WORK REQUEST →
Determine how many lines in the entries below contain "starobního", and output only that number.

INPUT MATERIAL →
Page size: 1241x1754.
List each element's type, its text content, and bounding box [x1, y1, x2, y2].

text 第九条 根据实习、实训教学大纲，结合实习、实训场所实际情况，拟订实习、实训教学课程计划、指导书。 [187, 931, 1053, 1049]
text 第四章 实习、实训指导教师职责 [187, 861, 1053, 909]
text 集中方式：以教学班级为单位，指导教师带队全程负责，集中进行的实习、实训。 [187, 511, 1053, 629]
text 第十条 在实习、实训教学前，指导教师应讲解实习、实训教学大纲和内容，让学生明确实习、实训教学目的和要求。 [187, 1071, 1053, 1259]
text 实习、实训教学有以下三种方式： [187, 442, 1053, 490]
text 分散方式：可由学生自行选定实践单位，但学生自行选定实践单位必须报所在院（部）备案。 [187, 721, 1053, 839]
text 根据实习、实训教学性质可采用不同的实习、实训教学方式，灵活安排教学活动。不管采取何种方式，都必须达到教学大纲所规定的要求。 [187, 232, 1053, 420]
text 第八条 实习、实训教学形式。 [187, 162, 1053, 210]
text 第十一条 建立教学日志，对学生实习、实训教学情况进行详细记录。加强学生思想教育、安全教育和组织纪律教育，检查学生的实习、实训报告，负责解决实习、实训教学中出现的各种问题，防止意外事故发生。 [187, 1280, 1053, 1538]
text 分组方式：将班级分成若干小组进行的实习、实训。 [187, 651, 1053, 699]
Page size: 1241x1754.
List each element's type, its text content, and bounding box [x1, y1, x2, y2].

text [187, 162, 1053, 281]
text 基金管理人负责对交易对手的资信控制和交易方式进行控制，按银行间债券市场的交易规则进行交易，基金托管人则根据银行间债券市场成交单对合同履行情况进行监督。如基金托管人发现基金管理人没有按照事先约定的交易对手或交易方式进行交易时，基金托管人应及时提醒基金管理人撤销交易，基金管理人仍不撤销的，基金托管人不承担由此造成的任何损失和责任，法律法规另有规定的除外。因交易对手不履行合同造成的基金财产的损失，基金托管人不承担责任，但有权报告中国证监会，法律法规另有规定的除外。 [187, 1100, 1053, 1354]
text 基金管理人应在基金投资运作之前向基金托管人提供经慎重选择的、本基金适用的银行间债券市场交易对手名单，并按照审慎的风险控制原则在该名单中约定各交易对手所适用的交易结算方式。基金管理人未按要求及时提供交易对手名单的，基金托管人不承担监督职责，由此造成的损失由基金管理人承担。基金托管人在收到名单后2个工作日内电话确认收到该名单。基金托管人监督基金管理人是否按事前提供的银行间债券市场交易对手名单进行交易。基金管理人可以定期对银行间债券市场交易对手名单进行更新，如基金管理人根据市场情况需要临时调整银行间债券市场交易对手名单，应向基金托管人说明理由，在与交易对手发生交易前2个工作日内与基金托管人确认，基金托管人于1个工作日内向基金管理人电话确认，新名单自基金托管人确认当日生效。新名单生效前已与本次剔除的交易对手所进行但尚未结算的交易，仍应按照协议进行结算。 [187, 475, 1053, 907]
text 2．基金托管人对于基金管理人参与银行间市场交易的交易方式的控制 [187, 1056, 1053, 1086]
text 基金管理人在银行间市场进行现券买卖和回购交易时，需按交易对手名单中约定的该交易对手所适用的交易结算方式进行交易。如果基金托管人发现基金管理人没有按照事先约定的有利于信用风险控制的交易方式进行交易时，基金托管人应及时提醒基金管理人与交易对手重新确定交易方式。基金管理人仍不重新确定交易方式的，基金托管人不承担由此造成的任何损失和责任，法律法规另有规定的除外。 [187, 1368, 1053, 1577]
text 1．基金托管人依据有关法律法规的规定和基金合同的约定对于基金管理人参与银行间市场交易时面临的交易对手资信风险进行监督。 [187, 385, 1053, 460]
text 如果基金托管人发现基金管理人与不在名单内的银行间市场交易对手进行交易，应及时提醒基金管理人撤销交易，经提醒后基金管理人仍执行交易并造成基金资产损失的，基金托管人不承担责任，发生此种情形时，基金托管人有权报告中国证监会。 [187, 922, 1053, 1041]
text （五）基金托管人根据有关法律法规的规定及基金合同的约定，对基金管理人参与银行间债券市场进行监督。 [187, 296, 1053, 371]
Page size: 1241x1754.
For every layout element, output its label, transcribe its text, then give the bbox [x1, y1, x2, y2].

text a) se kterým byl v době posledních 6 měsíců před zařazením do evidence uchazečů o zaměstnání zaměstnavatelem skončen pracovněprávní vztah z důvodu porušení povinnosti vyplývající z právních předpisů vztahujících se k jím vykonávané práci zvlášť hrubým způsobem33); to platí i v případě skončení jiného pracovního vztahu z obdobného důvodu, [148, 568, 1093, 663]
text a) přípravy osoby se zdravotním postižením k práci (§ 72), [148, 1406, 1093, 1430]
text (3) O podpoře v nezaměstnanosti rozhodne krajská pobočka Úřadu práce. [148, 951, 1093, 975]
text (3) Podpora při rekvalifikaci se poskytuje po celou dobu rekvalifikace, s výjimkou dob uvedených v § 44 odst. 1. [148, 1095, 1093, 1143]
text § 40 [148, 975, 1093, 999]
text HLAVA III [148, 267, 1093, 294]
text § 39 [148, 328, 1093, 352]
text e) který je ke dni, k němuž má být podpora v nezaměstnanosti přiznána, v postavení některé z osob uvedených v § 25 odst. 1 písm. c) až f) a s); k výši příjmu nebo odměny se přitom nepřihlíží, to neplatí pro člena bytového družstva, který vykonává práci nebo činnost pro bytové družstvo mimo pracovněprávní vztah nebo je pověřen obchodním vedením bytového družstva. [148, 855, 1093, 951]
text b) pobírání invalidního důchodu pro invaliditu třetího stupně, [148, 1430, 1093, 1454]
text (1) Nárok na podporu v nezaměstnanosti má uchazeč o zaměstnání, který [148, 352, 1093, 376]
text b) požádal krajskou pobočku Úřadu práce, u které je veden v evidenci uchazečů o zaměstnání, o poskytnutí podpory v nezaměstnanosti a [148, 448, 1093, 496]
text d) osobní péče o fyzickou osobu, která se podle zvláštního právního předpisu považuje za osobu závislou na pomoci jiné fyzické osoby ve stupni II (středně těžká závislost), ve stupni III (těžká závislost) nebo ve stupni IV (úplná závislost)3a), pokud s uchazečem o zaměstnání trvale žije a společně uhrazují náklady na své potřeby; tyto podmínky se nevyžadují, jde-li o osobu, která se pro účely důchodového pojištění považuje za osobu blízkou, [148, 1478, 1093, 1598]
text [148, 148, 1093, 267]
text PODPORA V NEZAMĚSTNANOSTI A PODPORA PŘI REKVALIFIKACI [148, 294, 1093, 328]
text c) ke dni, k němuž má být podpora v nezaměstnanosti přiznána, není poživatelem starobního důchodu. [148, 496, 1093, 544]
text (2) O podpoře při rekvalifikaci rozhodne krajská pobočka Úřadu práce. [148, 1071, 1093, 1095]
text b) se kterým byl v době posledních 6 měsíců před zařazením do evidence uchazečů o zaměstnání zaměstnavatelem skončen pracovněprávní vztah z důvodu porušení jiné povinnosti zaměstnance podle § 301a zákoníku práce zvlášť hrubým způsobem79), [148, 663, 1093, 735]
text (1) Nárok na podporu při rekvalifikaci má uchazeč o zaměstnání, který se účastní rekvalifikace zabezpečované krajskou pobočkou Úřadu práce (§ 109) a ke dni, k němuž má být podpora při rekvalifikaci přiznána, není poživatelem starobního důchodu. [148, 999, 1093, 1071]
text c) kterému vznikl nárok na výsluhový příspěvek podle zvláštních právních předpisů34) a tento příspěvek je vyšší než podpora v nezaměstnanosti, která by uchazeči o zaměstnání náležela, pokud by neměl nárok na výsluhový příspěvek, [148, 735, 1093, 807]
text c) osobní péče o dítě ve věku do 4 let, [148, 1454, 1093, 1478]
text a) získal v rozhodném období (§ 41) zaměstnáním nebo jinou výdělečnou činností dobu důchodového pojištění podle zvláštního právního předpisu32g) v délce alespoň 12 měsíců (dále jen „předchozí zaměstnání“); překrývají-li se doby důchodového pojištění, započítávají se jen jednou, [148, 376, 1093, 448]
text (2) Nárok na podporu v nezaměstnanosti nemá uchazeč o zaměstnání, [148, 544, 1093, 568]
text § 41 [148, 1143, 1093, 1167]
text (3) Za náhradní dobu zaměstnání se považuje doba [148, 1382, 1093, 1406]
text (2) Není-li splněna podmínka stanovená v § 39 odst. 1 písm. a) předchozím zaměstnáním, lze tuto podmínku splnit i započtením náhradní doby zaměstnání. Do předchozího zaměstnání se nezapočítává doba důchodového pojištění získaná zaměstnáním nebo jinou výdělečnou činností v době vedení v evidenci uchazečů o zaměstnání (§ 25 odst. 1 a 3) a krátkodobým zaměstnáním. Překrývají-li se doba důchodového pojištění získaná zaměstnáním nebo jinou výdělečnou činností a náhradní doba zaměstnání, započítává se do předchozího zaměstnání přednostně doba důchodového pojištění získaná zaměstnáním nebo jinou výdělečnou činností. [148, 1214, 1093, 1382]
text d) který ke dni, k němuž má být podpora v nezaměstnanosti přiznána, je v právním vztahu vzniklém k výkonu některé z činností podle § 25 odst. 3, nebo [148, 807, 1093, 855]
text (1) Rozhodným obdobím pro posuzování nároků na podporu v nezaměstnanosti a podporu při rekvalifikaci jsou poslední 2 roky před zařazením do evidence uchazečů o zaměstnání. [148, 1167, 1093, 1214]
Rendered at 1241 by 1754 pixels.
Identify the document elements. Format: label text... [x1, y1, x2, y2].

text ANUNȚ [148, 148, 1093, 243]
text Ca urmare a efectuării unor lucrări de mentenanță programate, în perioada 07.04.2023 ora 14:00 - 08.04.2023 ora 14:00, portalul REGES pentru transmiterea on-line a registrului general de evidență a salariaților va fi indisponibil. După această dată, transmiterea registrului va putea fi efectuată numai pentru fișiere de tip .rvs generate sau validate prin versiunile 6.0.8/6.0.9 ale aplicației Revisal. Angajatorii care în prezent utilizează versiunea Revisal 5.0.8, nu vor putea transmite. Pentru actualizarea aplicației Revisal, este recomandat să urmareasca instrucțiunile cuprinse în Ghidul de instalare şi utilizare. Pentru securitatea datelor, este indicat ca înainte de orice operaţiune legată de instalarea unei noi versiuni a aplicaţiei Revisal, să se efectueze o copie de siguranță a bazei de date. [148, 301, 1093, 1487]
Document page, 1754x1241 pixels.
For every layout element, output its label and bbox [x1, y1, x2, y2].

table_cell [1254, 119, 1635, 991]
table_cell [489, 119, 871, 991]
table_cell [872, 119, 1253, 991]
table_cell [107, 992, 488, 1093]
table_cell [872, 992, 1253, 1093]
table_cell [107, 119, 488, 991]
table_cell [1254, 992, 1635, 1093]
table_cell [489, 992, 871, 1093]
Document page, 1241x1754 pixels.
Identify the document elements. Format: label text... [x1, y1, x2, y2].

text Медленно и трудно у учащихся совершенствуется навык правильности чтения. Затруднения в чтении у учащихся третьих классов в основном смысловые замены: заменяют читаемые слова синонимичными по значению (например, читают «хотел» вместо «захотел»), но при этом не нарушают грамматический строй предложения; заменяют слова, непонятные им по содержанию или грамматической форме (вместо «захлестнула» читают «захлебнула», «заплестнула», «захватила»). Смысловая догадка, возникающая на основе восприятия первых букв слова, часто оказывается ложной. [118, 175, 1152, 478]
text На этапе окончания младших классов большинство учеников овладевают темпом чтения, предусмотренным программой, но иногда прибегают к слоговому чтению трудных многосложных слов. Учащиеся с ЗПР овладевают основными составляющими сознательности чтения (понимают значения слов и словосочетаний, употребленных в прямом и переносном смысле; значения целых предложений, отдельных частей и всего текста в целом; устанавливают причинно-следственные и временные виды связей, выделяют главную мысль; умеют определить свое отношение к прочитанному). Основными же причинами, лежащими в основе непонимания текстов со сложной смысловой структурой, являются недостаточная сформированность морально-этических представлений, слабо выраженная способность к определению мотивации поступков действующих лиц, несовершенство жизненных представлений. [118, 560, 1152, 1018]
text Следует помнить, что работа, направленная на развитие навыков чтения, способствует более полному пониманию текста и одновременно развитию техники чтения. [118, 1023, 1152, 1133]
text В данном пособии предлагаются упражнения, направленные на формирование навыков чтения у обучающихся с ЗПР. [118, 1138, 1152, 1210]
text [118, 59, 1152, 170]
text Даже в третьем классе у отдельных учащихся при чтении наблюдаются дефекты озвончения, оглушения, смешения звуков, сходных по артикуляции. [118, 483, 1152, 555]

EXPECTED ANSWER →
2